SERAYUNEWS – Harga kedelai impor yang terus merangkak naik, menjadikan perajin tempe di Banyumas memutar otak. Dalam menyiasatinya, mereka terpaksa memperkecil ukuran tempe buatannya.
Produsen tempe di Desa Pliken, Cici menyampaikan, kenaikan harga kedelai sudah terjadi sejak akhir Oktober lalu. Dia mengaku kesulitan menjual tempe, ketika harus menaikan hargajual kepada pelanggan.
“Kalau menaikan harga tempe, pembelinya yang tidak mau. Tapi kalau tidak naik, kita bisa pas pasan atau malah rugi,” katanya, Kamis (09/11/2023).
Kenaikan harga kedelai, sangat terasa bagi para perajin tempe. Setiap hari, Cici memerlukan sedikitnya 50 kg kedelai untuk memperoduksi tempe. Sedangkan untuk pembelian, biasanya dia langsung beli dalam kapasitas banyak.
Agus, produsen lain di Desa Pliken juga mengakui, ada efek yang dia rasakan atas kenaikan harga kedelai. Dia yang juga memproduksi 50 kilogram setiap hari, mengaku harus berpikir bagaimana menyiasati kondisi ini.
Tempe produksinya, seluruhnya dia pasarkan ke wilayah Kabupaten Purbalingga. Di sana, dia sudah punya pelanggan tetap.

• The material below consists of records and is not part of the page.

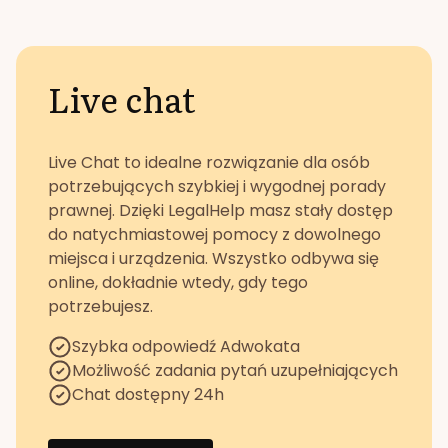
Live chat
Live Chat to idealne rozwiązanie dla osób
potrzebujących szybkiej i wygodnej porady
prawnej. Dzięki LegalHelp masz stały dostęp
do natychmiastowej pomocy z dowolnego
miejsca i urządzenia. Wszystko odbywa się
online, dokładnie wtedy, gdy tego
potrzebujesz.
Szybka odpowiedź Adwokata
Możliwość zadania pytań uzupełniających
Chat dostępny 24h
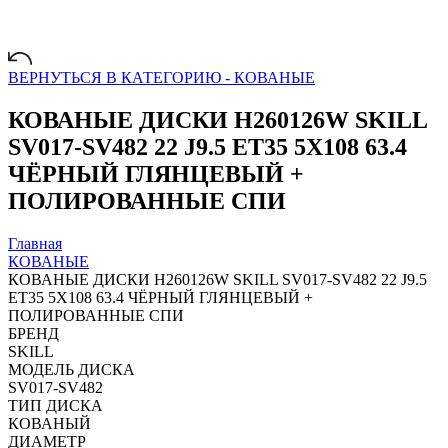
ВЕРНУТЬСЯ В КАТЕГОРИЮ -
КОВАНЫЕ
КОВАНЫЕ ДИСКИ H260126W SKILL
SV017-SV482 22 J9.5 ET35 5X108 63.4
ЧЁРНЫЙ ГЛЯНЦЕВЫЙ +
ПОЛИРОВАННЫЕ СПИ
Главная
КОВАНЫЕ
КОВАНЫЕ ДИСКИ H260126W SKILL SV017-SV482 22 J9.5
ET35 5X108 63.4 ЧЁРНЫЙ ГЛЯНЦЕВЫЙ +
ПОЛИРОВАННЫЕ СПИ
БРЕНД
SKILL
МОДЕЛЬ ДИСКА
SV017-SV482
ТИП ДИСКА
КОВАНЫЙ
ДИАМЕТР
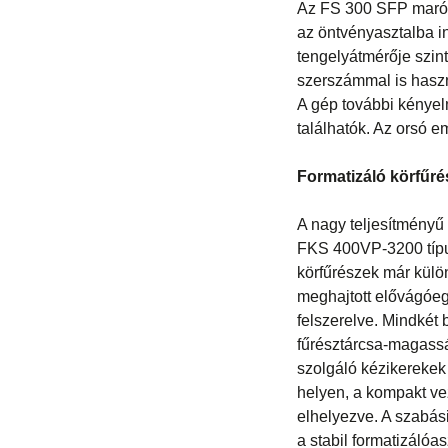
Az FS 300 SFP maróor
az öntvényasztalba in
tengelyátmérője szin
szerszámmal is hasz
A gép további kényel
találhatók. Az orsó e
Formatizáló körfűr
A nagy teljesítmény
FKS 400VP-3200 típu
körfűrészek már külö
meghajtott elővágóe
felszerelve. Mindkét
fűrésztárcsa-magassá
szolgáló kézikerekek 
helyen, a kompakt vez
elhelyezve. A szabás
a stabil formatizálóa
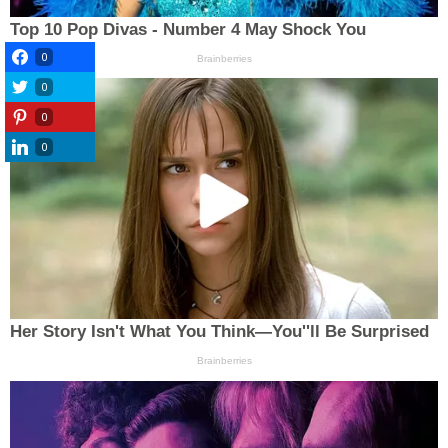
0
0
0
0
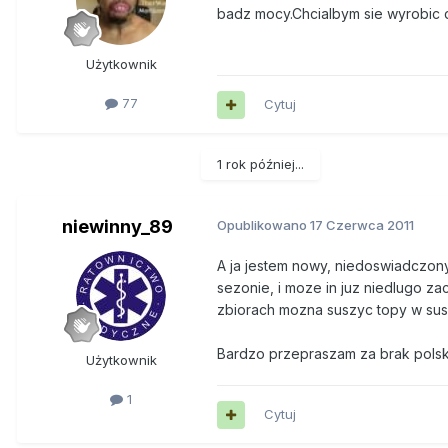
badz mocy.Chcialbym sie wyrobic 
Użytkownik
77
Cytuj
1 rok później...
niewinny_89
Opublikowano
17 Czerwca 2011
A ja jestem nowy, niedoswiadczon
sezonie, i moze in juz niedlugo z
zbiorach mozna suszyc topy w su
Bardzo przepraszam za brak polskic
Użytkownik
1
Cytuj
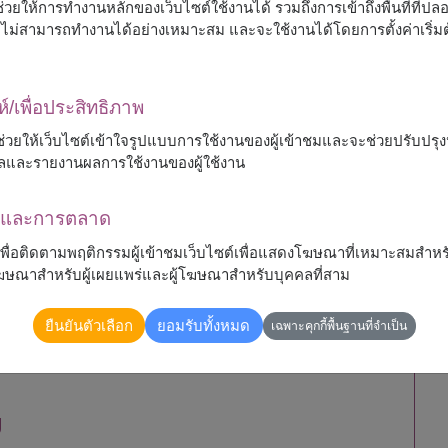
ื่อช่วยให้การทำงานหลักของเว็บไซต์ใช้งานได้ รวมถึงการเข้าถึงพื้นที่ที่ป
ละเหมาะสมกับโอกาส แม้จะมีการเปลี่ยนแปลงบางส่วน
ต์จะไม่สามารถทำงานได้อย่างเหมาะสม และจะใช้งานได้โดยการตั้งค่าเริ่
ห์/เพื่อประสิทธิภาพ
 จะช่วยให้เว็บไซต์เข้าใจรูปแบบการใช้งานของผู้เข้าชมและจะช่วยปรับป
ลและรายงานผลการใช้งานของผู้ใช้งาน
ดยเฉพาะในพื้นที่ห่างไกล หรือช่วงเทศกาลที่มีความต้องการ
ณาและการตลาด
้เพื่อติดตามพฤติกรรมผู้เข้าชมเว็บไซต์เพื่อแสดงโฆษณาที่เหมาะสมสำหร
น
รโฆษณาสำหรับผู้เผยแพร่และผู้โฆษณาสำหรับบุคคลที่สาม
ยืนยันตัวเลือก
ยอมรับทั้งหมด
เฉพาะคุกกี้พื้นฐานที่จำเป็น
ินค้าให้ใกล้เคียงกับที่ลูกค้าเลือกมากที่สุด
ม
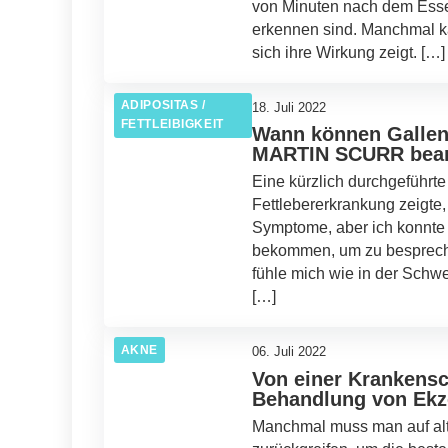
von Minuten nach dem Esse
erkennen sind. Manchmal ka
sich ihre Wirkung zeigt. […]
ADIPOSITAS /
18. Juli 2022
FETTLEIBIGKEIT
Wann können Gallens
MARTIN SCURR beant
Eine kürzlich durchgeführt
Fettlebererkrankung zeigte
Symptome, aber ich konnte
bekommen, um zu bespreche
fühle mich wie in der Schweb
[…]
AKNE
06. Juli 2022
Von einer Krankensc
Behandlung von Ek
Manchmal muss man auf al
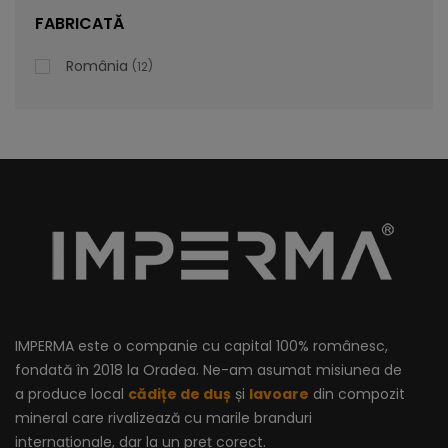
lei
De la
996,47
FABRICATĂ
România
12
IMPERMA este o companie cu capital 100% românesc,
fondată în 2018 la Oradea. Ne-am asumat misiunea de
a produce local
cădițe de duș
și
lavoare
din compozit
mineral care rivalizează cu marile branduri
internaționale, dar la un preț corect.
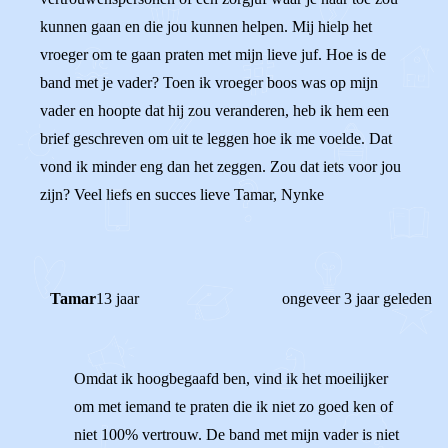
kunnen gaan en die jou kunnen helpen. Mij hielp het
vroeger om te gaan praten met mijn lieve juf. Hoe is de
band met je vader? Toen ik vroeger boos was op mijn
vader en hoopte dat hij zou veranderen, heb ik hem een
brief geschreven om uit te leggen hoe ik me voelde. Dat
vond ik minder eng dan het zeggen. Zou dat iets voor jou
zijn? Veel liefs en succes lieve Tamar, Nynke
Tamar
13 jaar
ongeveer 3 jaar geleden
Omdat ik hoogbegaafd ben, vind ik het moeilijker
om met iemand te praten die ik niet zo goed ken of
niet 100% vertrouw. De band met mijn vader is niet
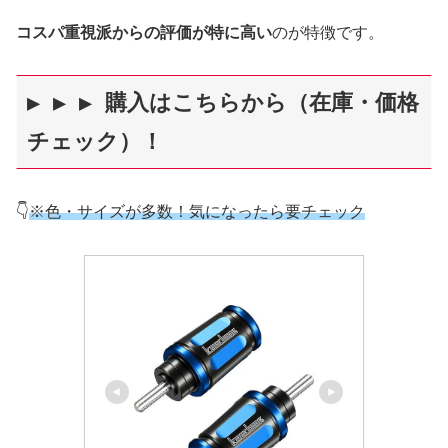
コスパ重視派からの評価が特に高い
のが特徴です。
▶ 
▶
 ▶ 購入はこちらから（在庫・価格
チェック）
！
👇
※色・サイズが多数！気になったら要チェック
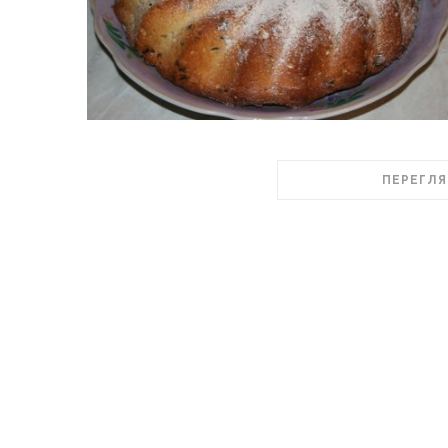
ПЕРЕГЛЯ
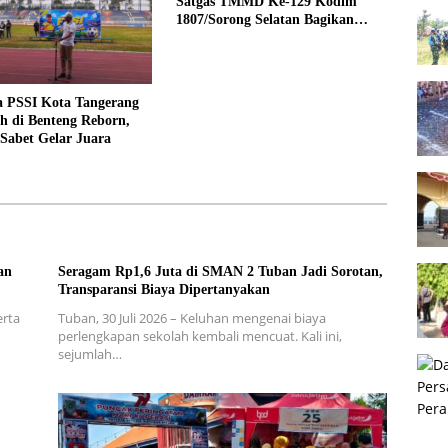
Satgas TMMD Ke-129 Kodim
1807/Sorong Selatan Bagikan
Vitamin dan Santap Malam
Bersama Warga
a PSSI Kota Tangerang
h di Benteng Reborn,
Sabet Gelar Juara
an
Seragam Rp1,6 Juta di SMAN 2 Tuban Jadi Sorotan,
Transparansi Biaya Dipertanyakan
erta
Tuban, 30 Juli 2026 – Keluhan mengenai biaya
perlengkapan sekolah kembali mencuat. Kali ini,
sejumlah…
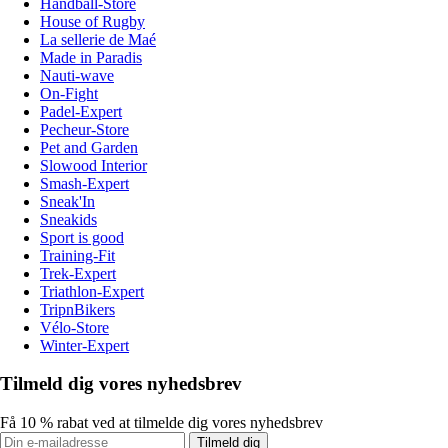
Handball-Store
House of Rugby
La sellerie de Maé
Made in Paradis
Nauti-wave
On-Fight
Padel-Expert
Pecheur-Store
Pet and Garden
Slowood Interior
Smash-Expert
Sneak'In
Sneakids
Sport is good
Training-Fit
Trek-Expert
Triathlon-Expert
TripnBikers
Vélo-Store
Winter-Expert
Tilmeld dig vores nyhedsbrev
Få 10 % rabat ved at tilmelde dig vores nyhedsbrev
Tilmeld dig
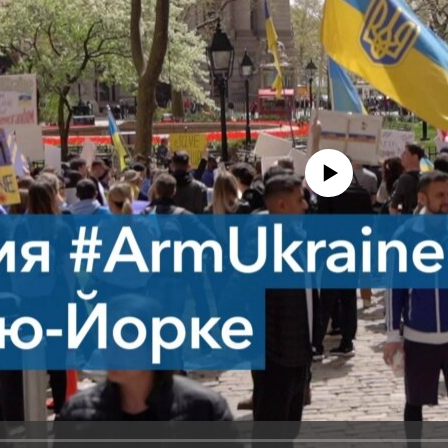
No media source currently avail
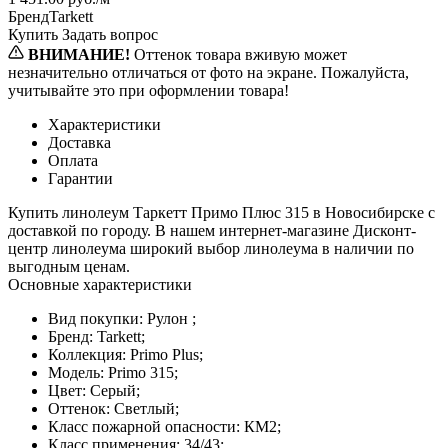
Бренд
Tarkett
Купить
Задать вопрос
ВНИМАНИЕ!
Оттенок товара вживую может
незначительно отличаться от фото на экране. Пожалуйста,
учитывайте это при оформлении товара!
Характеристики
Доставка
Оплата
Гарантии
Купить линолеум Таркетт Примо Плюс 315 в Новосибирске с
доставкой по городу. В нашем интернет-магазине Дисконт-
центр линолеума широкий выбор линолеума в наличии по
выгодным ценам.
Основные характеристики
Вид покупки:
Рулон ;
Бренд:
Tarkett;
Коллекция:
Primo Plus;
Модель:
Primo 315;
Цвет:
Серый;
Оттенок:
Светлый;
Класс пожарной опасности:
КМ2;
Класс применения:
34/43;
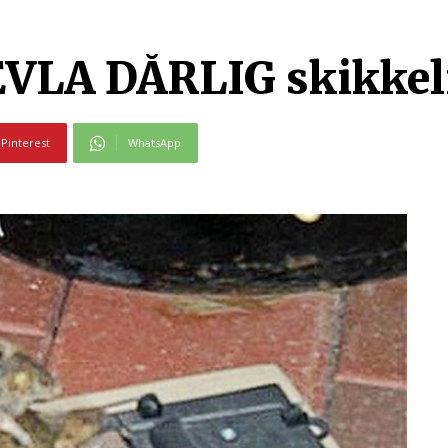
ÆVLA DÅRLIG skikkeli
Pinterest
WhatsApp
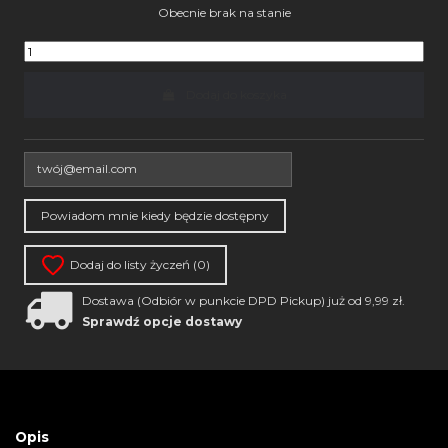
Obecnie brak na stanie
Dodaj do koszyka
Dodaj do listy życzeń (
0
)
Dostawa (Odbiór w punkcie DPD Pickup) już od 9,99 zł.
Sprawdź opcje dostawy
Opis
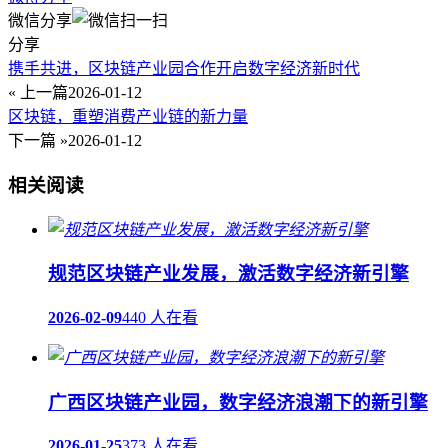
微信分享
分享
携手共进，区块链产业园合作开启数字经济新时代
« 上一篇
2026-01-12
区块链，重塑消费产业链的新力量
下一篇 »
2026-01-12
相关阅读
规范区块链产业发展，激活数字经济新引擎
2026-02-09
440 人在看
广西区块链产业园，数字经济浪潮下的新引擎
2026-01-25
373 人在看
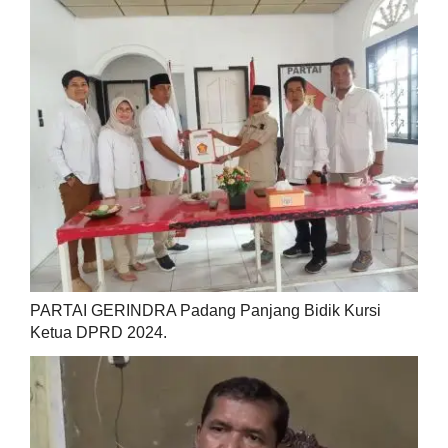
PARTAI GERINDRA Padang Panjang Bidik Kursi
Ketua DPRD 2024.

“Kalau kita naikin harga susah, pelanggan yang tidak mau. Padahal bahan baku naik,” katanya.
Namun demikian, namanya usaha harus dapat untung. Sehingga dalam menyiasati kondisi ini, dia tawarkan pilihan ke pelanggan antara mengurangi ukuran atau menambah harga dengan ukuran normal.
“Akhirnya ya saya tawarkan, lalu saya voting. Pelanggan kecenderungan minta harga biasa, jadi mau tidak mau ukurannya yang jadi lebih kecil,” kata dia.